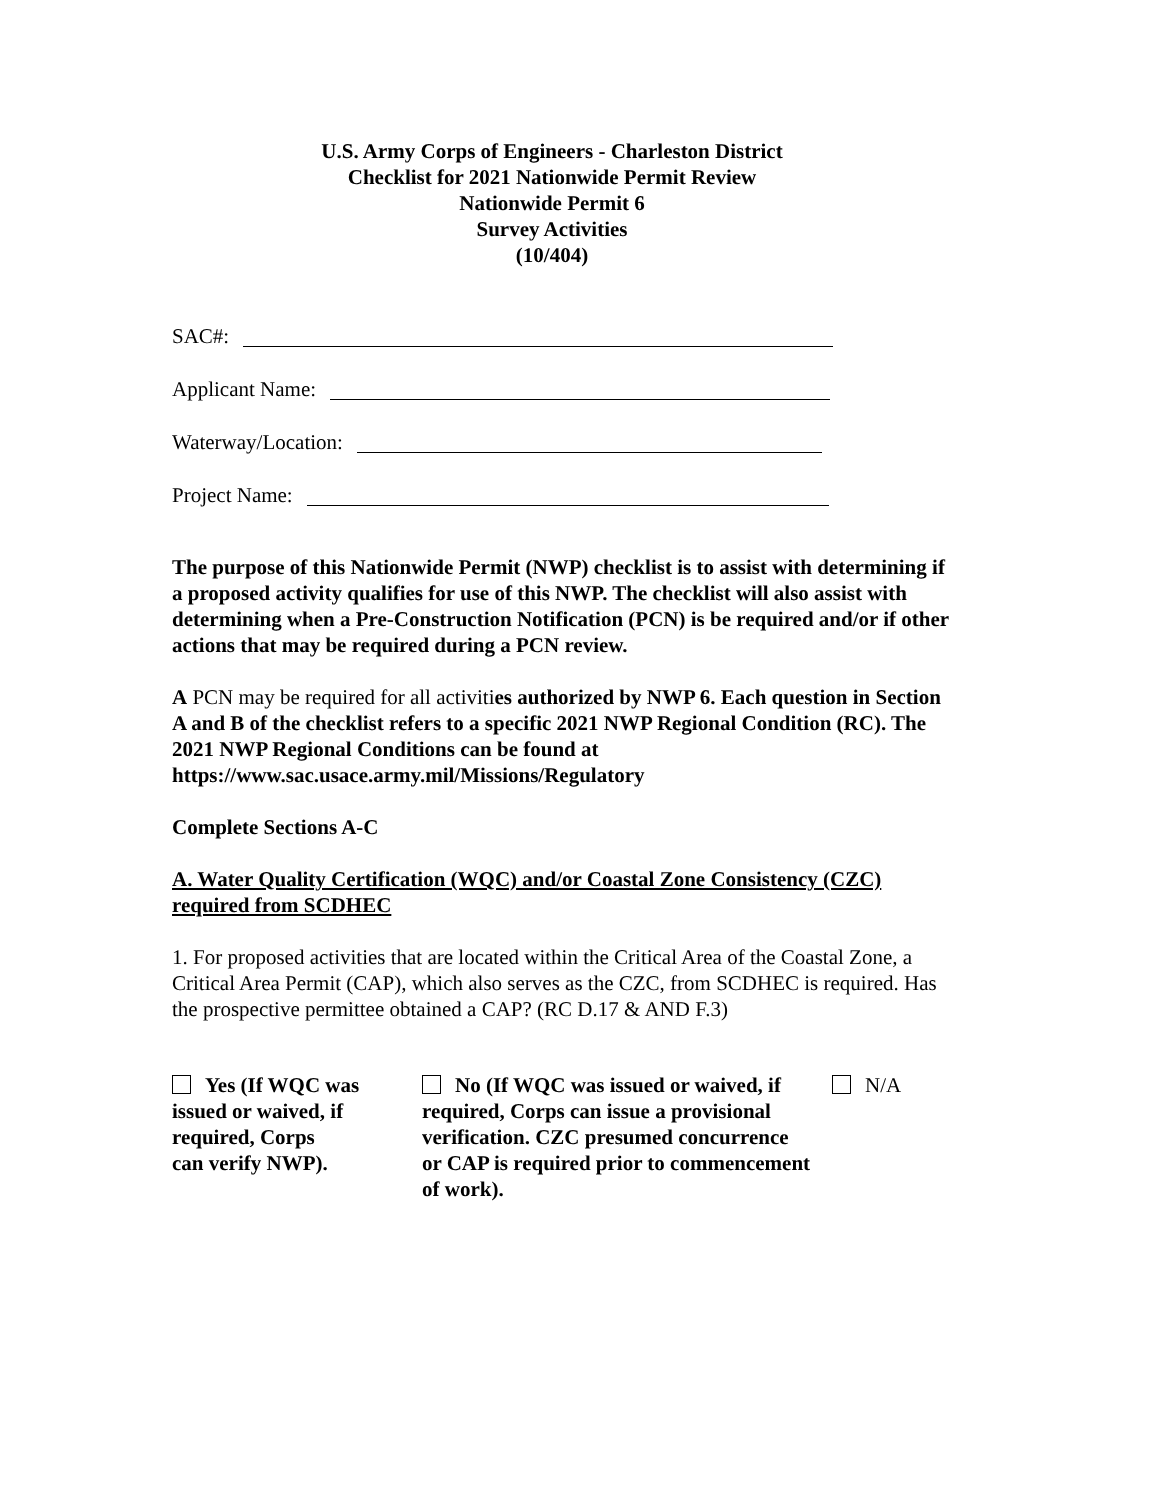U.S. Army Corps of Engineers - Charleston District
Checklist for 2021 Nationwide Permit Review
Nationwide Permit 6
Survey Activities
(10/404)
SAC#:
Applicant Name:
Waterway/Location:
Project Name:
The purpose of this Nationwide Permit (NWP) checklist is to assist with determining if a proposed activity qualifies for use of this NWP. The checklist will also assist with determining when a Pre-Construction Notification (PCN) is be required and/or if other actions that may be required during a PCN review.
A PCN may be required for all activities authorized by NWP 6. Each question in Section A and B of the checklist refers to a specific 2021 NWP Regional Condition (RC). The 2021 NWP Regional Conditions can be found at https://www.sac.usace.army.mil/Missions/Regulatory
Complete Sections A-C
A. Water Quality Certification (WQC) and/or Coastal Zone Consistency (CZC) required from SCDHEC
1. For proposed activities that are located within the Critical Area of the Coastal Zone, a Critical Area Permit (CAP), which also serves as the CZC, from SCDHEC is required. Has the prospective permittee obtained a CAP? (RC D.17 & AND F.3)
Yes (If WQC was
issued or waived, if
required, Corps
can verify NWP).
No (If WQC was issued or waived, if
required, Corps can issue a provisional
verification. CZC presumed concurrence
or CAP is required prior to commencement
of work).
N/A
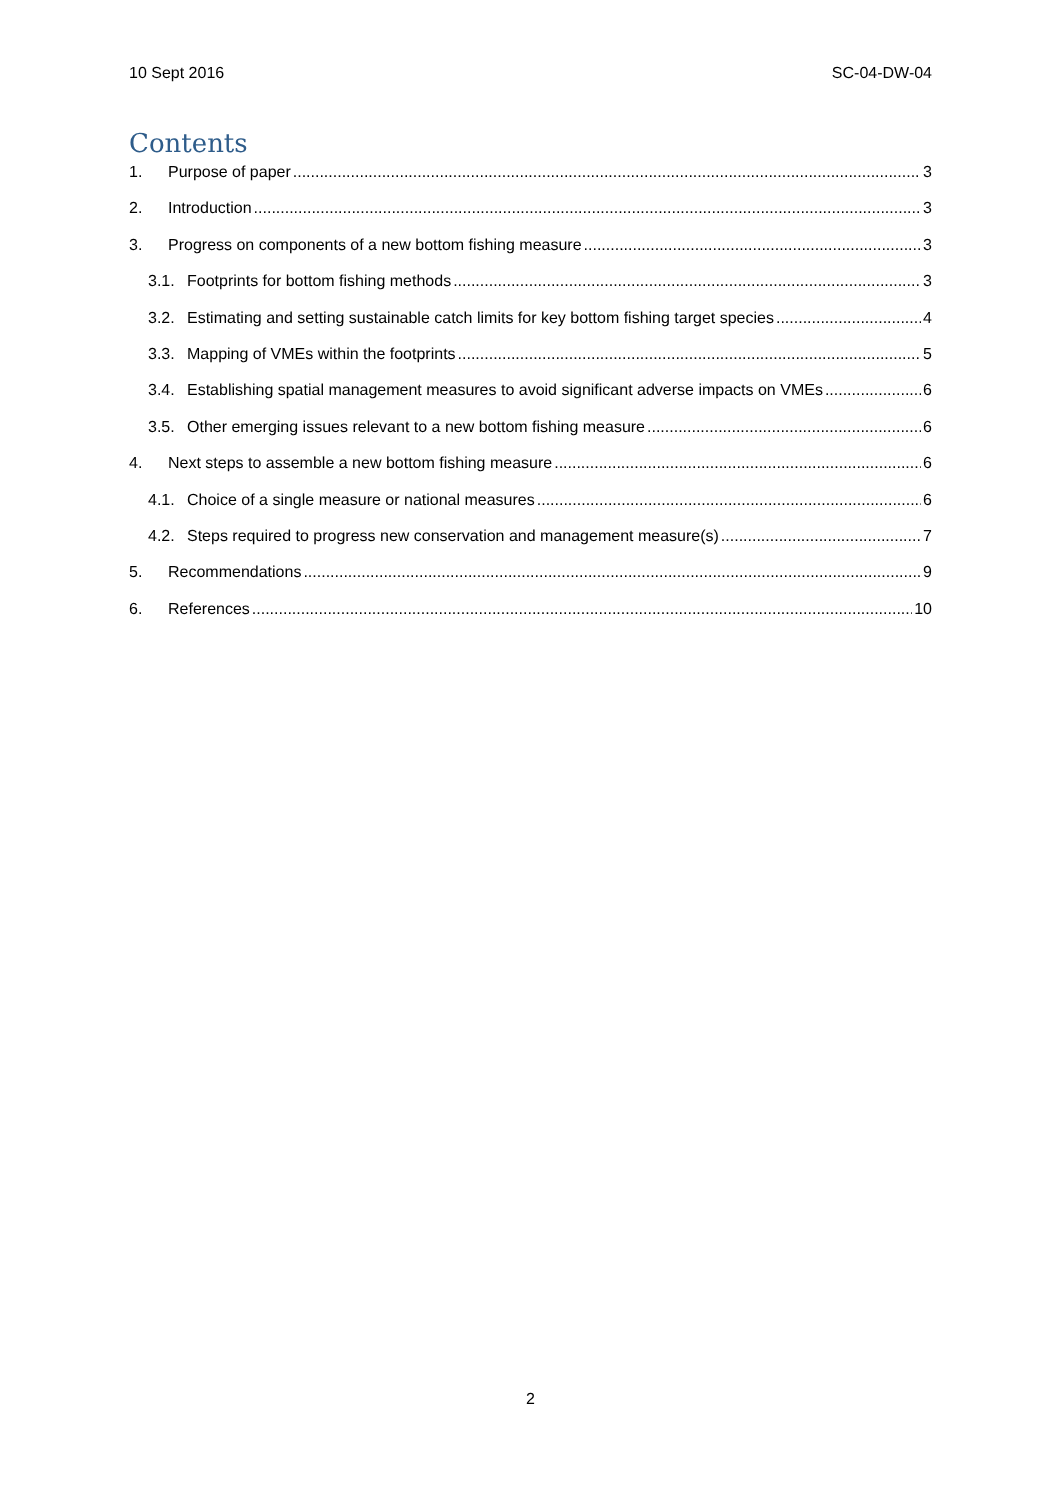10 Sept 2016 SC-04-DW-04
Contents
1. Purpose of paper 3
2. Introduction 3
3. Progress on components of a new bottom fishing measure 3
3.1. Footprints for bottom fishing methods 3
3.2. Estimating and setting sustainable catch limits for key bottom fishing target species 4
3.3. Mapping of VMEs within the footprints 5
3.4. Establishing spatial management measures to avoid significant adverse impacts on VMEs 6
3.5. Other emerging issues relevant to a new bottom fishing measure 6
4. Next steps to assemble a new bottom fishing measure 6
4.1. Choice of a single measure or national measures 6
4.2. Steps required to progress new conservation and management measure(s) 7
5. Recommendations 9
6. References 10
2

Aim of the task
The data above needs to be retyped exactly, with the images left out.

Your response
U.S. Army Corps of Engineers - Charleston District
Checklist for 2021 Nationwide Permit Review
Nationwide Permit 6
Survey Activities
(10/404)
SAC#:
Applicant Name:
Waterway/Location:
Project Name:
The purpose of this Nationwide Permit (NWP) checklist is to assist with determining if a proposed activity qualifies for use of this NWP. The checklist will also assist with determining when a Pre-Construction Notification (PCN) is be required and/or if other actions that may be required during a PCN review.
A PCN may be required for all activities authorized by NWP 6. Each question in Section A and B of the checklist refers to a specific 2021 NWP Regional Condition (RC). The 2021 NWP Regional Conditions can be found at https://www.sac.usace.army.mil/Missions/Regulatory
Complete Sections A-C
A. Water Quality Certification (WQC) and/or Coastal Zone Consistency (CZC) required from SCDHEC
1. For proposed activities that are located within the Critical Area of the Coastal Zone, a Critical Area Permit (CAP), which also serves as the CZC, from SCDHEC is required. Has the prospective permittee obtained a CAP? (RC D.17 & AND F.3)
Yes (If WQC was
issued or waived, if
required, Corps
can verify NWP).
No (If WQC was issued or waived, if
required, Corps can issue a provisional
verification. CZC presumed concurrence
or CAP is required prior to commencement
of work).
N/A
10 Sept 2016 SC-04-DW-04
Contents
1. Purpose of paper 3
2. Introduction 3
3. Progress on components of a new bottom fishing measure 3
3.1. Footprints for bottom fishing methods 3
3.2. Estimating and setting sustainable catch limits for key bottom fishing target species 4
3.3. Mapping of VMEs within the footprints 5
3.4. Establishing spatial management measures to avoid significant adverse impacts on VMEs 6
3.5. Other emerging issues relevant to a new bottom fishing measure 6
4. Next steps to assemble a new bottom fishing measure 6
4.1. Choice of a single measure or national measures 6
4.2. Steps required to progress new conservation and management measure(s) 7
5. Recommendations 9
6. References 10
2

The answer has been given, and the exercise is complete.